Editor’s note: On September 24, House Speaker Nancy Pelosi announced a formal impeachment inquiry into President Trump. That announcement followed reports that Trump allegedly pressured Ukrainian President Volodymyr Zelensky to investigate Democratic presidential candidate and former Vice President Joe Biden and his son, Hunter Biden. Zelensky, a Jewish former comedian, has an unorthodox political background: Playing the Ukrainian president on TV in the hit show “Servant of the People.” The Forward examines that performance in this piece, originally published on April 22, 2019.

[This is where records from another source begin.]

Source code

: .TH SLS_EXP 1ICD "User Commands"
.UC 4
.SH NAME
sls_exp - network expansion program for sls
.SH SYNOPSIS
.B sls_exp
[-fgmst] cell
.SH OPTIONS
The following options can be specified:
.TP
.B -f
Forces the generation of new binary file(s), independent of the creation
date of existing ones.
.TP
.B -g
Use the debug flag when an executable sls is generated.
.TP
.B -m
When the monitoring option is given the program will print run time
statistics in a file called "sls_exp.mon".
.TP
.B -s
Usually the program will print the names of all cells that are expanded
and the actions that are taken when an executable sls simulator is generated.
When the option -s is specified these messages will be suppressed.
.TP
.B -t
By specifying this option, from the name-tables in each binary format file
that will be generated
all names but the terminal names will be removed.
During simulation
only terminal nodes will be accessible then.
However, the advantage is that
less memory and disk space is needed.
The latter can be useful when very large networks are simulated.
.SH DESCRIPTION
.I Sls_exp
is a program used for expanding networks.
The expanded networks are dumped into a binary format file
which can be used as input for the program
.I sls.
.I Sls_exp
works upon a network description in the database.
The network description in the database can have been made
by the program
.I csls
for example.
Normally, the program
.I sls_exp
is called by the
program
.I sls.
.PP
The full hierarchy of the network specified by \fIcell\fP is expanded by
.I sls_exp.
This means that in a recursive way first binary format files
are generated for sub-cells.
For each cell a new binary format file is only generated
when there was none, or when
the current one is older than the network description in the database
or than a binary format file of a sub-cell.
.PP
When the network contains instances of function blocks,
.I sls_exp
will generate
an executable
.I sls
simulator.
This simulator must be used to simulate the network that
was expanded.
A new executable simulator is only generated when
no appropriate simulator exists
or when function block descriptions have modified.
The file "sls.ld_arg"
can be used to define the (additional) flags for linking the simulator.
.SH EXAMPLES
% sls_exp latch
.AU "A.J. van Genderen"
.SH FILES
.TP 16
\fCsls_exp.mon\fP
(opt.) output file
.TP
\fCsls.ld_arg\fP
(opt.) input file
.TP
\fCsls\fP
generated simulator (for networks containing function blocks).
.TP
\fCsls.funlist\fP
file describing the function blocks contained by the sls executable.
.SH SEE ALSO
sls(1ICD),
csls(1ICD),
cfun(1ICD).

On April 21, Volodymyr Zelensky won the Ukrainian presidency, defeating incumbent Petro Poroshenko by a staggering margin. Unlike any other first-time president in the country’s history, Zelensky’s performance in office can be evaluated before he even enters the job — thanks to a role he played on television.
For three seasons, the 41-year-old Jewish comedian starred as President Vasyl Petrovych Holoborodko on his show “Servant of the People.” When Zelensky, who has no prior political experience, launched his bid for president last year, he named his party after the popular series and ran with a populist, anti-corruption platform that largely matched that of his character.
In a way Zelinsky auditioned for Ukraine’s top job through his sitcom, making Holoborodko an even more unlikely candidate than his creator. Holbodorodko was a poor, divorced high school teacher who lived with his parents when a video of him giving an expletive-laden rant on Ukraine’s crooked politics went viral, gaining him the minimum amount in contributions needed to run for office. And while Zelensky appeared amid a flurry of confetti at his campaign headquarters to celebrate his triumph, Holoborodko learned he had won the presidency while at home in his underwear, after spending his morning squabbling over the bathroom and badgering his mother and niece to iron his shirt.
It’s easy to see why “Servant of the People” may have played a role in winning Zelensky the presidency. In the show, Holoborodko campaigns against government corruption, complacency and waste. He defies three shadowy political funders, a sort of Greek chorus in the show whose faces are always obscured by caviar dishes and fern leaves, by winning in a free election they thought they’d rigged.
The early episodes of the show, which track Holodboroko’s transition into power, are hilariously frank about the excesses of the presidency and the head of state’s alienation from the Ukrainian populace. In the pilot episode, the prime minister ushers Holoborodko into a room where models hold out cases of Patek Phillipe watches and he selects a suit from one of the top designers there for the occasion. (Karl Lagerfeld comes out on top; Calvin Klein and Jean-Paul Gaultier, also present, are told to take a walk.) Holoborodko then poses against a green screen with actors dressed as miners and doctors.
In the next episode Holoborodko meets his expansive retinue, which includes massage therapists for each segment of his body, both a psychologist and her psychologist, and an ostrich keeper.
But through this parade of extravagance — or at least its first season, currently available on Netflix — Holoborodko attempts to retain integrity, an effort that often involves acknowledging his status as a political novice bound to have some missteps.
Those missteps often occur as Holoborodko attempts to stay true to his pledge of honesty. In his first press conference, Holoborodko fumbles with notes someone else wrote for him and that he hadn’t reviewed as he searches for an answer to a question. Rather than appear awkward or commit to something he doesn’t believe, he makes a deal with reporters to do research and return to them with informed answers. And in his third-episode address to the nation, after a consultation with the ghost of Abraham Lincoln — yes, really — and a flashback to teaching a class in which his pupils urged him to use his own words, he eschews prepared remarks and speaks from the heart:
“I won’t make any promises. First it’s dishonest and second, I’m not good at these things, for the time being. But I’ll figure it out. I do know one thing: One should act in a way that doesn’t evoke shame when looking into children’s eyes, nor their parents’, nor your eyes, of course. This is what I promise to you, the people of Ukraine.”
It’s still too early to tell how Zelensky will fare as a politician now that his life will imitate his art. But if the comedian sticks to the principles of his own creation — staying honest and seeking the guidance of great thinkers and of his own people — the country could do a lot worse. And if he does follow through, our own TV president might take a lesson.